Culture.

PArce qu’on ne peut pas s’émanciper sans aile !


Neuropsychologie et changements d’opinions

 

Depuis les années soixante-dix, les neuropsychologues nous apportent une explication (et une méthode) sur la formation des idées et les changements d’opinions. Selon eux, on ne passe pas d’un non-connu à un nouveau connu par bond. Notre cerveau fonctionnerait de manière rampante entre ce que nous savons déjà et comment ce déjà peut glisser vers une suite logique. Ce qu’ils appellent « zone de proche développement ». Les forces du capital ont exploité ce savoir notamment pour le management. Des psychologues et neuropsychologues sont devenus de véritables mercenaires au service de la bourgeoisie. Combien de fois, lorsqu’une mauvaise nouvelle nous tombe dessus, elle vient après une telle préparation des esprits qu’on entend dire « ça devait bien se terminer comme ça » ? Peut-être pourrions-nous nous interroger sur les « pas encore là » que les « déjà là démocratiques » nous permettraient d’investir, en les considérant comme des points de départ.

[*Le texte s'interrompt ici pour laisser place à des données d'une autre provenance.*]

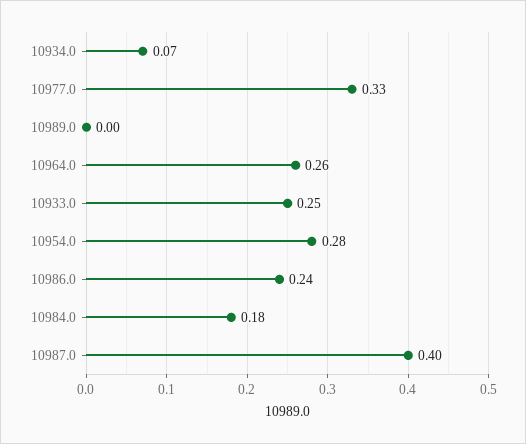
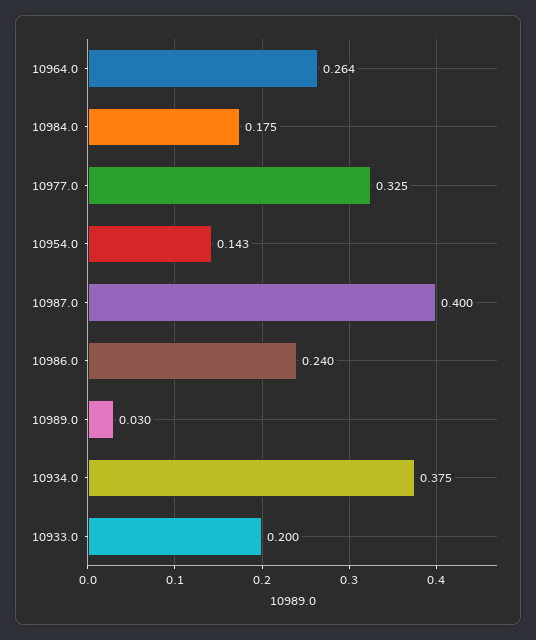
  {
-   "10934.0": 0.07,
+   "10934.0": 0.375,
    "10977.0": 0.325,
-   "10989.0": 0,
+   "10989.0": 0.03,
    "10964.0": 0.264,
-   "10933.0": 0.25,
+   "10933.0": 0.2,
-   "10954.0": 0.28,
+   "10954.0": 0.143,
    "10986.0": 0.24,
    "10984.0": 0.175,
    "10987.0": 0.4
  }

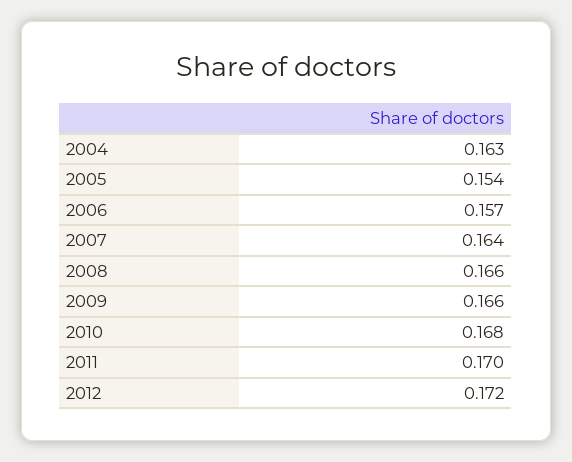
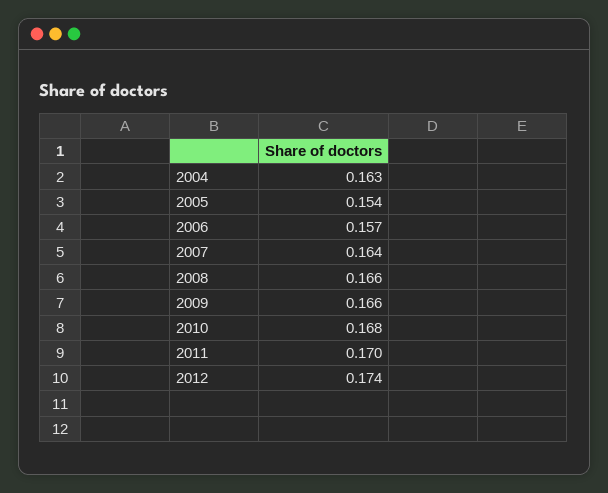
  {
    "2004": 0.163,
    "2005": 0.154,
    "2006": 0.157,
    "2007": 0.164,
    "2008": 0.166,
    "2009": 0.166,
    "2010": 0.168,
    "2011": 0.17,
-   "2012": 0.172
+   "2012": 0.174
  }

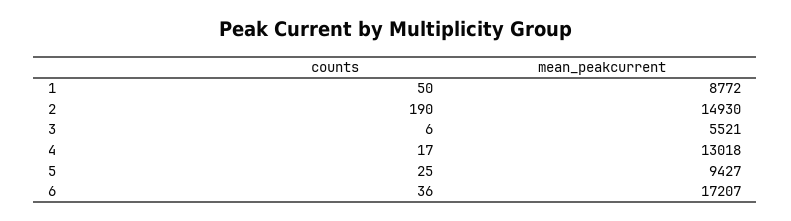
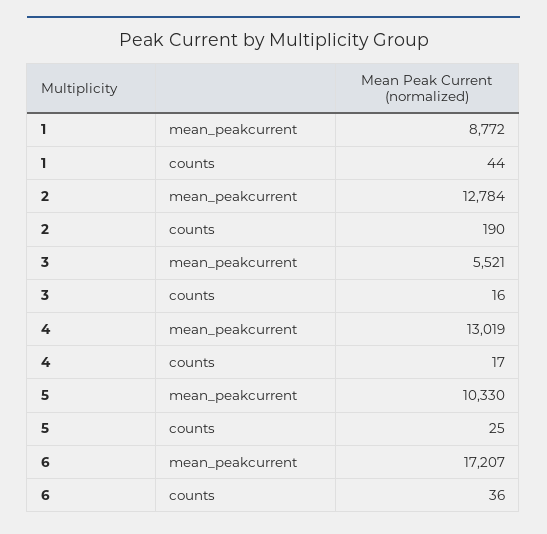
  {
    "counts": {
-     "1": 50,
+     "1": 44,
      "2": 190,
-     "3": 6,
+     "3": 16,
      "4": 17,
      "5": 25,
      "6": 36
    },
    "mean_peakcurrent": {
      "1": 8772,
-     "2": 14930,
+     "2": 12784,
      "3": 5521,
-     "4": 13018,
+     "4": 13019,
-     "5": 9427,
+     "5": 10330,
      "6": 17207
    }
  }

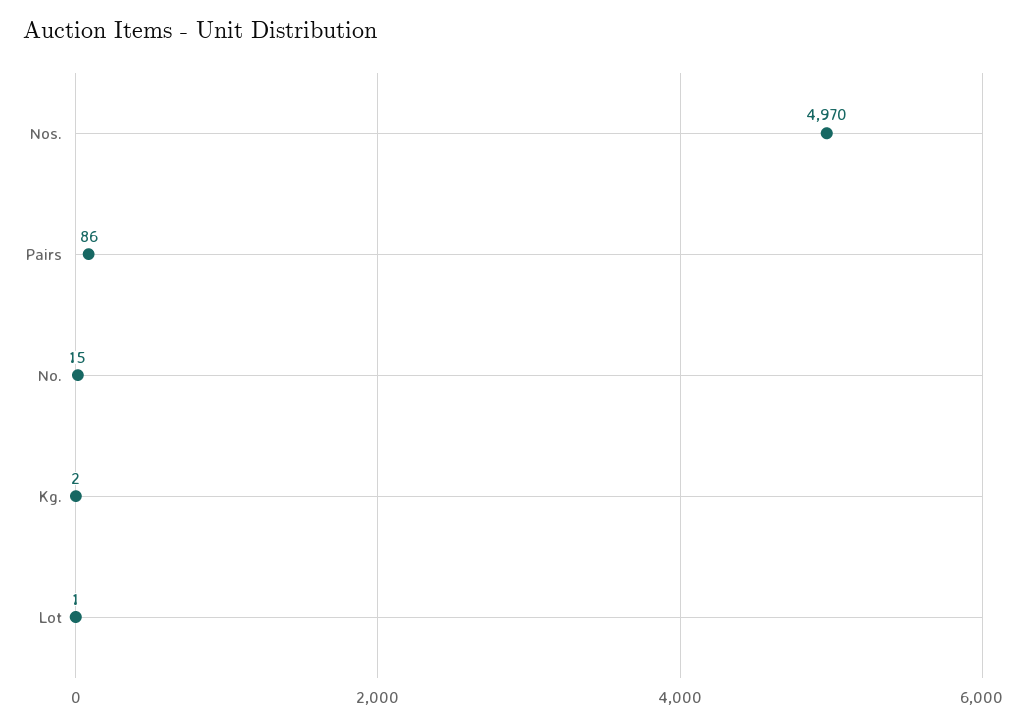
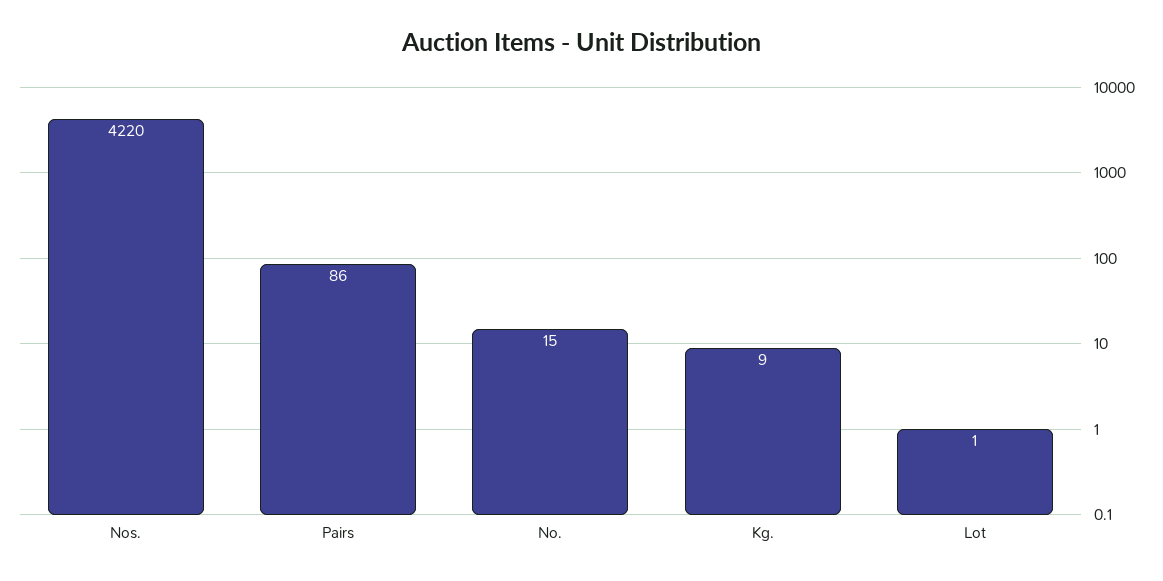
  {
-   "Nos.": 4970,
+   "Nos.": 4220,
    "Pairs": 86,
    "No.": 15,
-   "Kg.": 2,
+   "Kg.": 9,
    "Lot": 1
  }

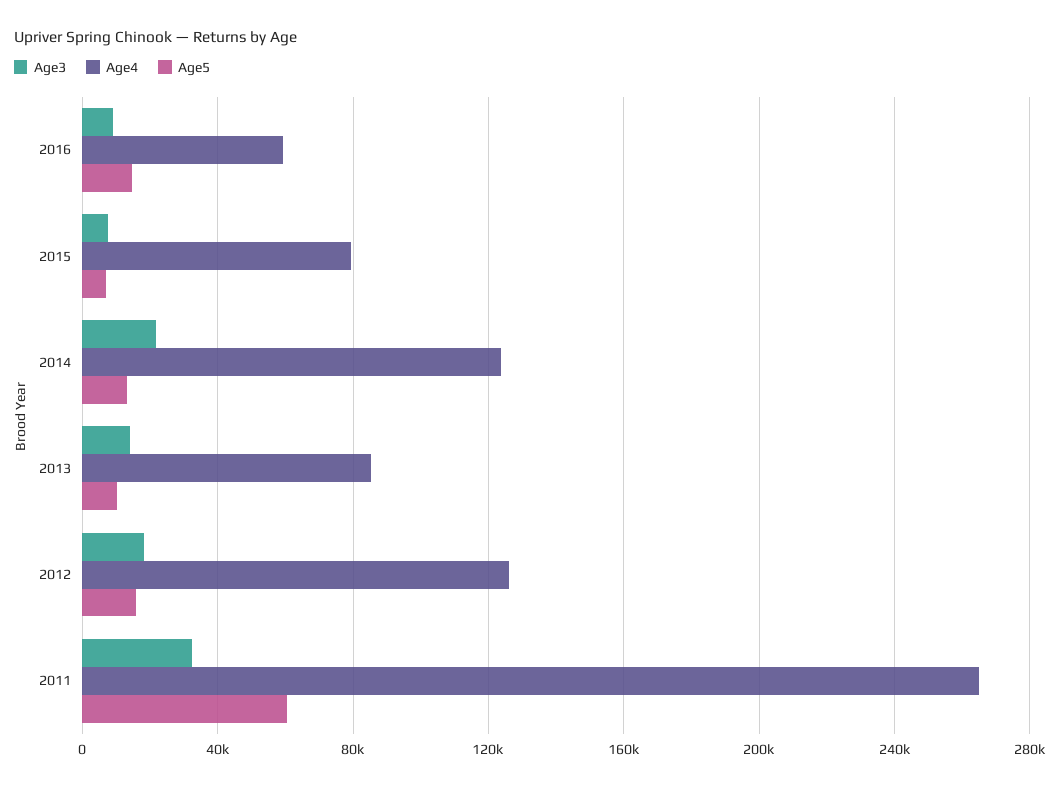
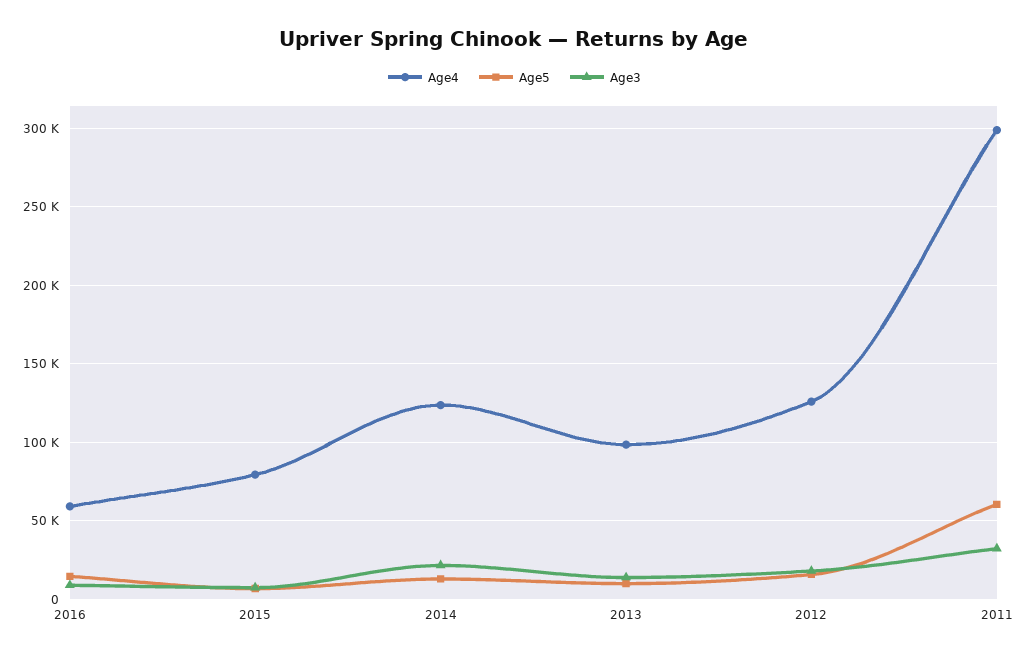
  {
    "Age3": {
      "2016": 10000,
      "2015": 10000,
      "2014": 20000,
      "2013": 15000,
      "2012": 20000,
      "2011": 30000
    },
    "Age4": {
      "2016": 60000,
      "2015": 80000,
      "2014": 125000,
-     "2013": 85000,
+     "2013": 100000,
      "2012": 125000,
-     "2011": 265000
+     "2011": 300000
    },
    "Age5": {
      "2016": 15000,
      "2015": 5000,
      "2014": 15000,
      "2013": 10000,
      "2012": 15000,
      "2011": 60000
    }
  }

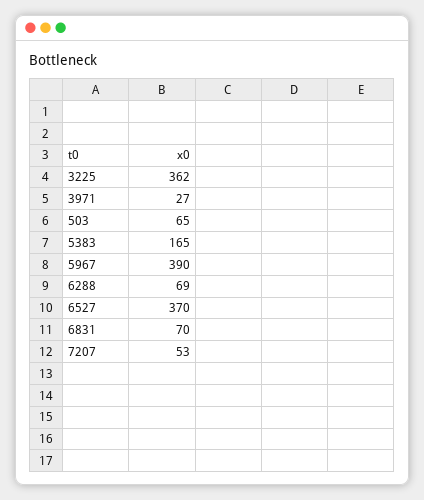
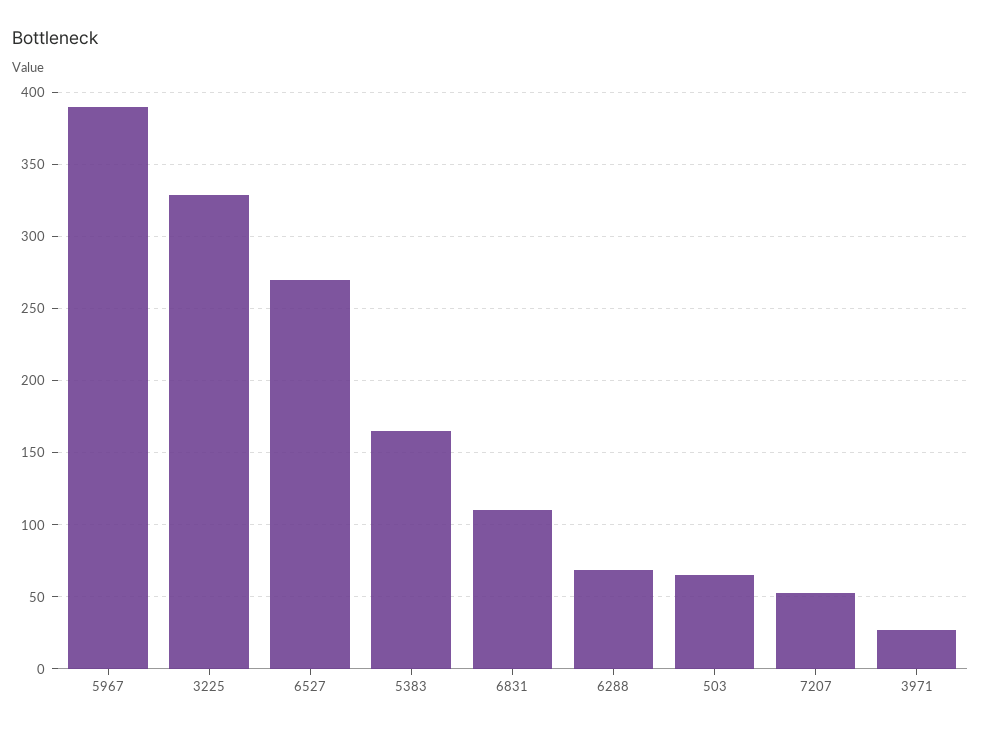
  {
-   "3225": 362,
+   "3225": 330,
    "3971": 27,
    "503": 65,
    "5383": 165,
    "5967": 390,
    "6288": 69,
-   "6527": 370,
+   "6527": 270,
-   "6831": 70,
+   "6831": 110,
    "7207": 53
  }

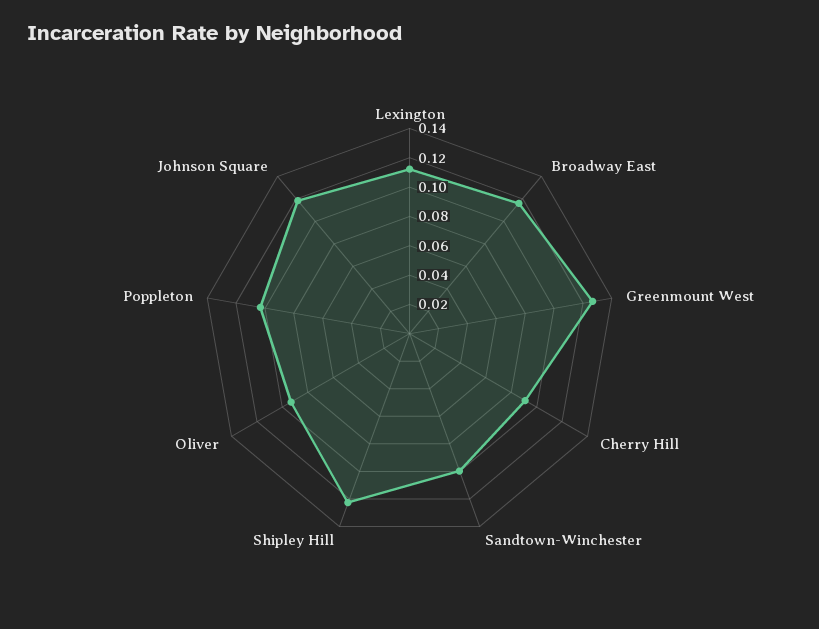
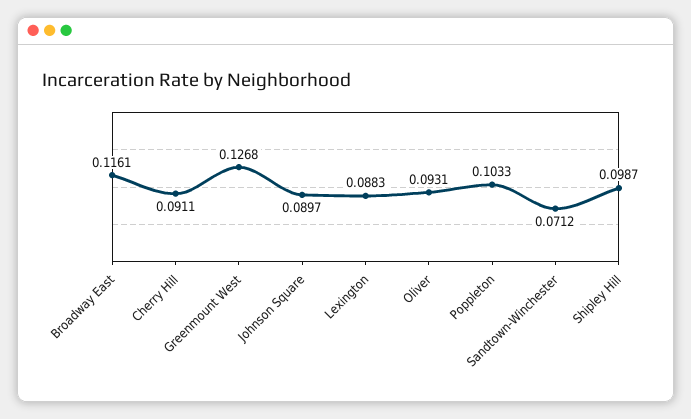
  {
-   "Lexington": 0.11,
+   "Lexington": 0.0883,
    "Broadway East": 0.1161,
    "Greenmount West": 0.1268,
    "Cherry Hill": 0.0911,
-   "Sandtown-Winchester": 0.1,
+   "Sandtown-Winchester": 0.0712,
-   "Shipley Hill": 0.12,
+   "Shipley Hill": 0.0987,
    "Oliver": 0.0931,
    "Poppleton": 0.1033,
-   "Johnson Square": 0.12
+   "Johnson Square": 0.0897
  }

Les scientifiques ont exploré les différences de perception entre ce qui est éclairé de l’extérieur et ce qui produit sa propre lumière. Ils ont mis des gens à regarder un film au cinéma – où la lumière est projetée – et le même film devant la télévision où la lumière vient du film. Si j’ose dire, il n’y a pas photo entre la capacité de mémorisation au cinéma ou devant la télé. Au détriment de cette dernière. Pourquoi ? Lorsque l’objet est éclairé de l’extérieur, ce sont les circuits neurologiques « longs » qui nourrissent la réflexion, qui sont à l’œuvre. Cela a été le progrès, notamment avec l’apparition de l’écriture. Mais si vous vous mettez devant un feu – il produit sa propre lumière – vous rêvez : ce sont les circuits de la fascination qui sont à l’œuvre, comme sans doute l’effet qu’ont eu les vitraux d’Eglise au Moyen Age. Les spécialistes notent qu’aujourd’hui, on ne lit pas de philosophie sur écran mais que l’on est pour chaque recherche, en l’attente d’un résultat immédiat et simpliste entre cause et effet du type : j’ai soif donc je bois. Les raisonnements sont alors vécus comme des tunnels. Très souvent le temps de lecture est affiché : sa brièveté est devenue un argument attractif.

Combien d’enseignants sont vent debout devant les écrans qui suppriment toute nécessité d’approfondir ? L’écran est une école pour répéter. Même des informaticiens mettent en garde contre la culture du tout numérique et Bill Gates avait mis ses enfants dans une école où les écrans étaient bannis. (Faites ce que je dis et pas ce que je fais).